Amor inmortal: Eien no hito, por Marcos Vieytes

Con ese título no podía ser otra cosa que un melodrama. Pero ¡qué melodrama! La exclamación no responde tanto al juego de pasiones exacerbadas expuesto como a las extravagancias de la puesta en escena. La primera y principal, omnipresente, es la música española. Que empieza con una guitarra, sigue con palmas sobre la madera del instrumento, y continúa con un coro que comenta la acción, todo esto exclusivamente en la banda sonora (aunque hay un plano-detalle de uno de esos típicos zuecos japoneses que concretiza el sonido, y hace pensar en castañuelas, tacos y bailaores). El efecto es de sorpresa, arrebato y distanciamiento, quizá en ese orden. La película está separada en capítulos temporales. Las fechas son las de 1932, 1944, 1949, 1960 y 1961, año de filmación de la película.

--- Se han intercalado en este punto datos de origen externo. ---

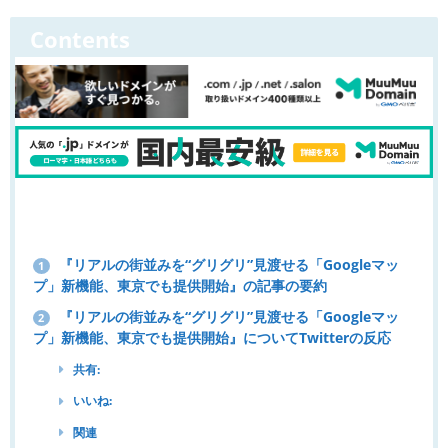
Contents
『リアルの街並みを“グリグリ”見渡せる「Googleマッ
1
プ」新機能、東京でも提供開始』の記事の要約
『リアルの街並みを“グリグリ”見渡せる「Googleマッ
2
プ」新機能、東京でも提供開始』についてTwitterの反応
共有:
いいね:
関連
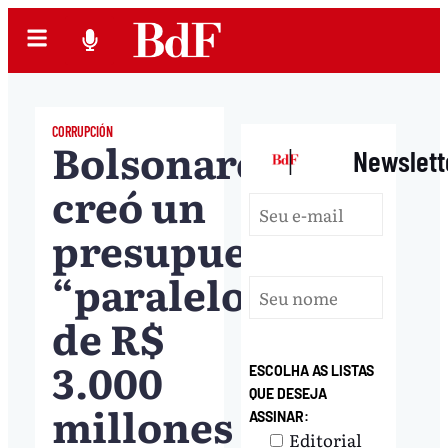
CORRUPCIÓN
Bolsonaro
|
Newslett
creó un
presupuesto
“paralelo”
de R$
3.000
ESCOLHA AS LISTAS
QUE DESEJA
millones
ASSINAR:
Editorial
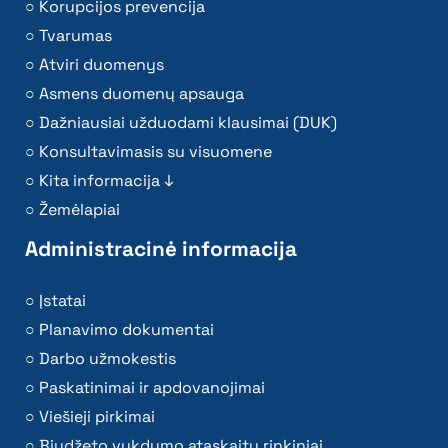
Korupcijos prevencija
Tvarumas
Atviri duomenys
Asmens duomenų apsauga
Dažniausiai užduodami klausimai (DUK)
Konsultavimasis su visuomene
Kita informacija ↓
Žemėlapiai
Administracinė informacija
Įstatai
Planavimo dokumentai
Darbo užmokestis
Paskatinimai ir apdovanojimai
Viešieji pirkimai
Biudžeto vykdymo ataskaitų rinkiniai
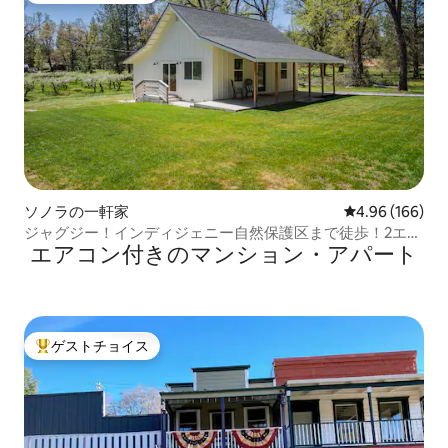
ソノラの一軒家
レビュー166件
4.96 (166)
ジャグジー！インディジェニー自然保護区まで徒歩！2エー
エアコン付きのマンション・アパート
カーの広い敷地内
ゲストチョイス
大好評のゲストチョイスです。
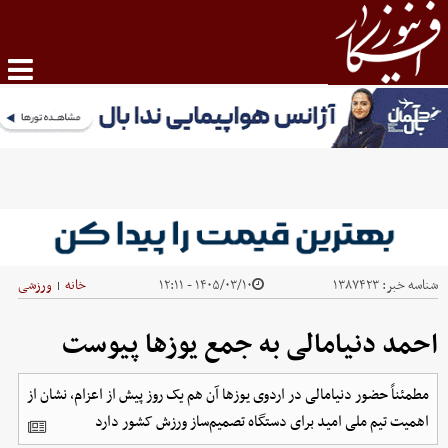
شناسه خبر:
۱۳۸۷۴۲۳
۱۴۰۵/۰۳/۱۰ - ۱۲:۱۱
خانه
ورزشی
|
احمد دنیامالی به جمع یوزها پیوست
مطمئناً حضور دنیامالی در اردوی یوزها آن هم یک روز پیش از اعزام، نشان از
اهمیت تیم ملی امید برای دستگاه تصمیم‌ساز ورزش کشور دارد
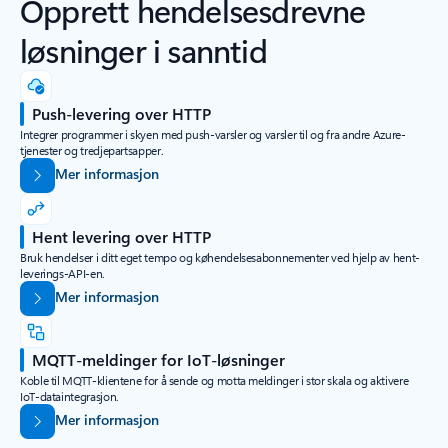
Opprett hendelsesdrevne
løsninger i sanntid
Push-levering over HTTP
Integrer programmer i skyen med push-varsler og varsler til og fra andre Azure-
tjenester og tredjepartsapper.
Mer informasjon
Hent levering over HTTP
Bruk hendelser i ditt eget tempo og køhendelsesabonnementer ved hjelp av hent-
leverings-API-en.
Mer informasjon
MQTT-meldinger for IoT-løsninger
Koble til MQTT-klientene for å sende og motta meldinger i stor skala og aktivere
IoT-dataintegrasjon.
Mer informasjon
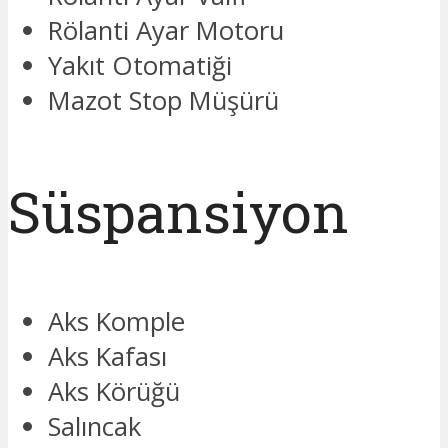
Rölanti Ayar Motoru
Yakıt Otomatiği
Mazot Stop Müşürü
Süspansiyon
Aks Komple
Aks Kafası
Aks Körüğü
Salıncak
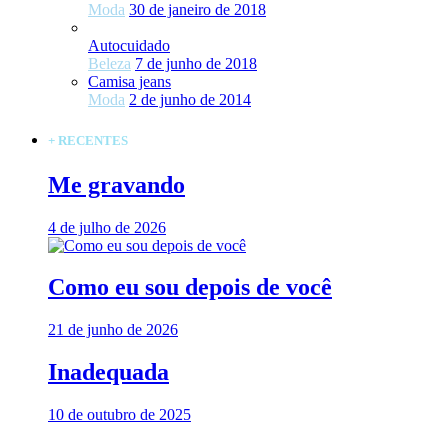
Moda
30 de janeiro de 2018
Autocuidado
Beleza
7 de junho de 2018
Camisa jeans
Moda
2 de junho de 2014
+ RECENTES
Me gravando
4 de julho de 2026
Como eu sou depois de você
21 de junho de 2026
Inadequada
10 de outubro de 2025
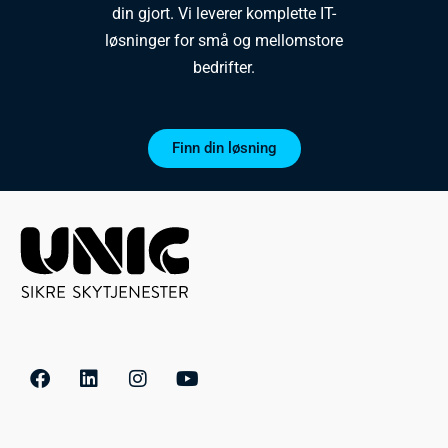
din gjort. Vi leverer komplette IT-
løsninger for små og mellomstore
bedrifter.
Finn din løsning
F
L
I
Y
a
i
n
o
c
n
s
u
e
k
t
t
b
e
a
u
o
d
g
b
o
i
r
e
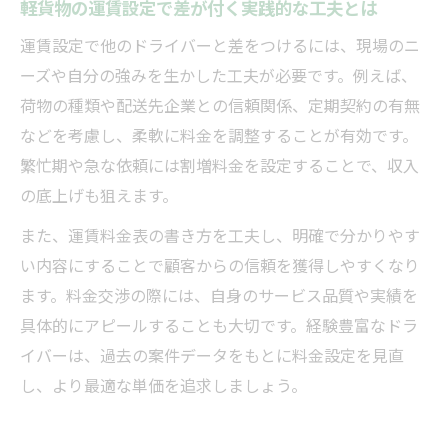
軽貨物の運賃設定で差が付く実践的な工夫とは
運賃設定で他のドライバーと差をつけるには、現場のニ
ーズや自分の強みを生かした工夫が必要です。例えば、
荷物の種類や配送先企業との信頼関係、定期契約の有無
などを考慮し、柔軟に料金を調整することが有効です。
繁忙期や急な依頼には割増料金を設定することで、収入
の底上げも狙えます。
また、運賃料金表の書き方を工夫し、明確で分かりやす
い内容にすることで顧客からの信頼を獲得しやすくなり
ます。料金交渉の際には、自身のサービス品質や実績を
具体的にアピールすることも大切です。経験豊富なドラ
イバーは、過去の案件データをもとに料金設定を見直
し、より最適な単価を追求しましょう。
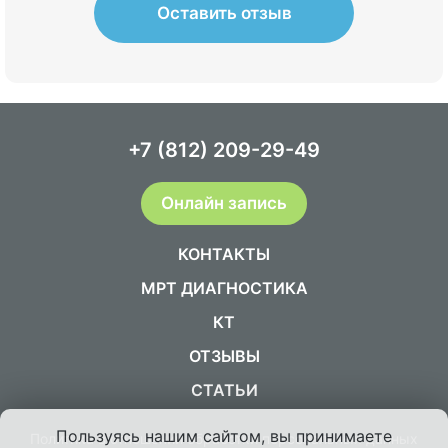
Оставить отзыв
+7 (812) 209-29-49
Онлайн запись
КОНТАКТЫ
МРТ ДИАГНОСТИКА
КТ
ОТЗЫВЫ
СТАТЬИ
Пользуясь нашим сайтом, вы принимаете
Политика в отношении обработки персональных данных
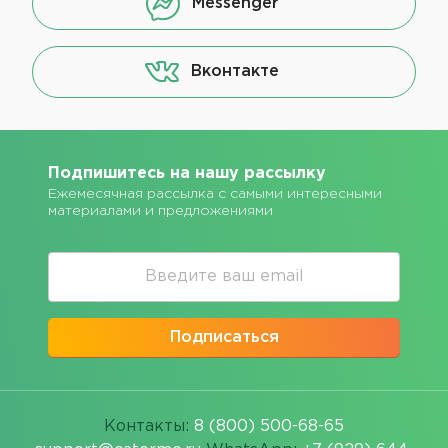
Messenger
Вконтакте
Подпишитесь на нашу рассылку
Ежемесячная рассылка с самыми интересными
материалами и предложениями
Подписаться
Контакты:
8 (800) 500-68-65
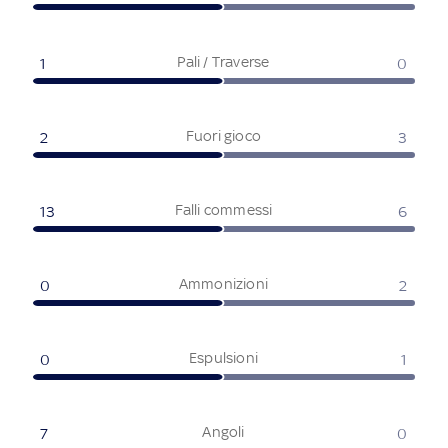
Pali / Traverse
1
0
Fuori gioco
2
3
Falli commessi
13
6
Ammonizioni
0
2
Espulsioni
0
1
Angoli
7
0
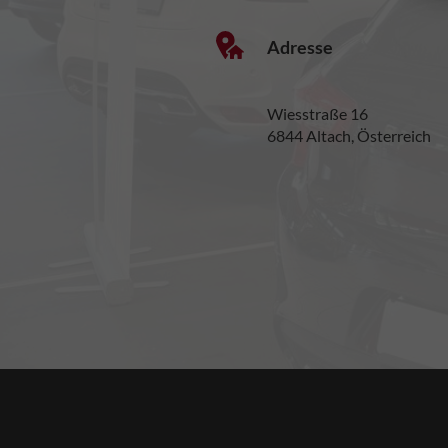
Adresse
Wiesstraße 16
6844 Altach, Österreich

Las primeras tres se corresponden con situaciones bélicas: en 1931 Japón gobierna Manchuria, poco antes de la segunda guerra sino japonesa, y de China vuelven los protagonistas masculinos de la historia; la segunda y la tercera están relacionadas con la Segunda Guerra Mundial y cierto accidente geográfico con la bomba atómica. La protagonista femenina es Hideko Takamine -actriz preferida de Mikio Naruse- y encarna a la hija de unos campesinos que es violada por el hijo del señor del pueblo, un muchacho que vuelve de la guerra lisiado y se casa con ella después de forzarla sólo para competir con el hombre que ella ama, un pibe de rango inferior pero más espontáneo y menos atormentado a quien envidia. Este último es quien menos aparece en la película, pero alrededor de él gira el vínculo matrimonial de esa pareja unida no por el amor, sino por el espanto. Los primeros tres capítulos dosifican las fórmulas melodramáticas, pero en las últimas dos se advierte un grado tal de autoconciencia que roza lo kitsch y está más cerca del distanciamiento kitsch de Almodóvar (las variaciones españolas ayudan a pensar el vínculo) que del distanciamiento trágico-crítico de Fassbinder. La naturaleza, como siempre en el género, juega un papel fundamental, y hay un volcán que recuerda a Stromboli.